## WHAT THE TASK ASKS
In the records that follow, find the line with "### has_medium"; from there, retype every line exactly through the line with "### Putting the Pieces Back Together", which also belongs to the answer.

## WORKING DATA

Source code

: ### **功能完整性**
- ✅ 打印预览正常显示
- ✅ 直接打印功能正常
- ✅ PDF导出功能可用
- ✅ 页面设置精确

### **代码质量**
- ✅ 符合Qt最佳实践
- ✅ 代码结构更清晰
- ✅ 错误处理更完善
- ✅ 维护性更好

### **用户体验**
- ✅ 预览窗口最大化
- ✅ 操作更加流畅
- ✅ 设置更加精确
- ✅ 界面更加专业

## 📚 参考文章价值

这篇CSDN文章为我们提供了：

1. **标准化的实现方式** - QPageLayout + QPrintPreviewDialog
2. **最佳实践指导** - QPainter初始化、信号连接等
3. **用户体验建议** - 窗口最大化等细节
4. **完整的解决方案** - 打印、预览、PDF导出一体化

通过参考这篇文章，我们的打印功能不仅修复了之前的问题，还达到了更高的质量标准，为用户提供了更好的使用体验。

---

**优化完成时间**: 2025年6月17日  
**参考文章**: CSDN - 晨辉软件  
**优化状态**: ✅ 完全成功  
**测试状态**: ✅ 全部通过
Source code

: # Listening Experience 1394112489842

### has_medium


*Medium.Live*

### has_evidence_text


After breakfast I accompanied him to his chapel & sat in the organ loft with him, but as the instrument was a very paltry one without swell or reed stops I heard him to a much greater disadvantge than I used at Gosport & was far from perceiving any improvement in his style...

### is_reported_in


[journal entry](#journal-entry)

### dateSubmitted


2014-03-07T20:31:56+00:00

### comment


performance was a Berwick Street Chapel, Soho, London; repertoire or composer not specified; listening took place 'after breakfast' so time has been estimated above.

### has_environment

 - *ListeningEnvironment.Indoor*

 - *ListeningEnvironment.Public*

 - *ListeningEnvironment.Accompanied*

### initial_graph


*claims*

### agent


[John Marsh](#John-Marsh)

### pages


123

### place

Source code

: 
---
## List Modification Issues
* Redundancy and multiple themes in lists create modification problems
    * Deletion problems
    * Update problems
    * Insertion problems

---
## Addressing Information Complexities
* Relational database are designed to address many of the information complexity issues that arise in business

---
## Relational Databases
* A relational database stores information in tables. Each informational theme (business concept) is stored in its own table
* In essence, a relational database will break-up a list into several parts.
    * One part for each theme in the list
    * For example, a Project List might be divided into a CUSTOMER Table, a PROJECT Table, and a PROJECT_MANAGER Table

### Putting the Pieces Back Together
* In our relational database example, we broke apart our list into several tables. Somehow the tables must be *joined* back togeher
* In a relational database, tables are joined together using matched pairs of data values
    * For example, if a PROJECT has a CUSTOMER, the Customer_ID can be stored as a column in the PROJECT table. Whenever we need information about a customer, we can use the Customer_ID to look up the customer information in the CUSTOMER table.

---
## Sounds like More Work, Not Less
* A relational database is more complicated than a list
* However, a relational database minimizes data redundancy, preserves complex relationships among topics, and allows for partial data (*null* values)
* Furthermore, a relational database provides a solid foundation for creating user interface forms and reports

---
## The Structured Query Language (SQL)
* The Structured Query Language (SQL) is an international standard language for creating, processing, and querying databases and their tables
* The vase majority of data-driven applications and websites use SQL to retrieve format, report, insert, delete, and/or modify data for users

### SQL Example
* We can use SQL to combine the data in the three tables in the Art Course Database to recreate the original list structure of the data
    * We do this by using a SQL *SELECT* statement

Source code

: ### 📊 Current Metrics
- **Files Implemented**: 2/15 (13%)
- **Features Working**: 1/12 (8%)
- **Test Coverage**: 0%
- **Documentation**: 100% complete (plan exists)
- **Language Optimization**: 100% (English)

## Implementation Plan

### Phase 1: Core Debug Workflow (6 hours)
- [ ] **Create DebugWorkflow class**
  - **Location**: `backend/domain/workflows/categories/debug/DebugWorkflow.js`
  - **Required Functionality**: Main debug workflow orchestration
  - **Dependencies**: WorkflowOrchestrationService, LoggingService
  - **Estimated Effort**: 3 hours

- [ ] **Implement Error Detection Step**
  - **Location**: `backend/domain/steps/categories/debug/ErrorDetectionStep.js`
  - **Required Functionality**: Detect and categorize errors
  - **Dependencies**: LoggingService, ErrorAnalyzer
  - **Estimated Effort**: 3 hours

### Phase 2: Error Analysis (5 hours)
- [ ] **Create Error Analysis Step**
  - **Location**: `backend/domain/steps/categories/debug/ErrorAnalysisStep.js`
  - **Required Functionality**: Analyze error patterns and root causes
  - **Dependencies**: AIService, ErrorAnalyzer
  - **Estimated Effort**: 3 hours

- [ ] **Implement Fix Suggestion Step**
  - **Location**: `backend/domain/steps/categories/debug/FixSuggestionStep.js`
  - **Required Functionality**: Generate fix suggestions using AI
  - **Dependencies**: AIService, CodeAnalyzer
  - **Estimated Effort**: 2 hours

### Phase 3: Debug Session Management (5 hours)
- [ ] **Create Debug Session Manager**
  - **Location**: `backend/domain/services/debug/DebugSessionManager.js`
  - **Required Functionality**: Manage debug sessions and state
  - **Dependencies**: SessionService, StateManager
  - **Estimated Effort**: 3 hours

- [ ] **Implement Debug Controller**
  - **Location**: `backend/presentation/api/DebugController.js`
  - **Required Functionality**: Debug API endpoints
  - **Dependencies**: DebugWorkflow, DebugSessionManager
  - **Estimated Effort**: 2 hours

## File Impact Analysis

## WRITTEN ANSWER
### has_medium


*Medium.Live*

### has_evidence_text


After breakfast I accompanied him to his chapel & sat in the organ loft with him, but as the instrument was a very paltry one without swell or reed stops I heard him to a much greater disadvantge than I used at Gosport & was far from perceiving any improvement in his style...

### is_reported_in


[journal entry](#journal-entry)

### dateSubmitted


2014-03-07T20:31:56+00:00

### comment


performance was a Berwick Street Chapel, Soho, London; repertoire or composer not specified; listening took place 'after breakfast' so time has been estimated above.

### has_environment

 - *ListeningEnvironment.Indoor*

 - *ListeningEnvironment.Public*

 - *ListeningEnvironment.Accompanied*

### initial_graph


*claims*

### agent


[John Marsh](#John-Marsh)

### pages


123

### place

Source code

: 
---
## List Modification Issues
* Redundancy and multiple themes in lists create modification problems
    * Deletion problems
    * Update problems
    * Insertion problems

---
## Addressing Information Complexities
* Relational database are designed to address many of the information complexity issues that arise in business

---
## Relational Databases
* A relational database stores information in tables. Each informational theme (business concept) is stored in its own table
* In essence, a relational database will break-up a list into several parts.
    * One part for each theme in the list
    * For example, a Project List might be divided into a CUSTOMER Table, a PROJECT Table, and a PROJECT_MANAGER Table

### Putting the Pieces Back Together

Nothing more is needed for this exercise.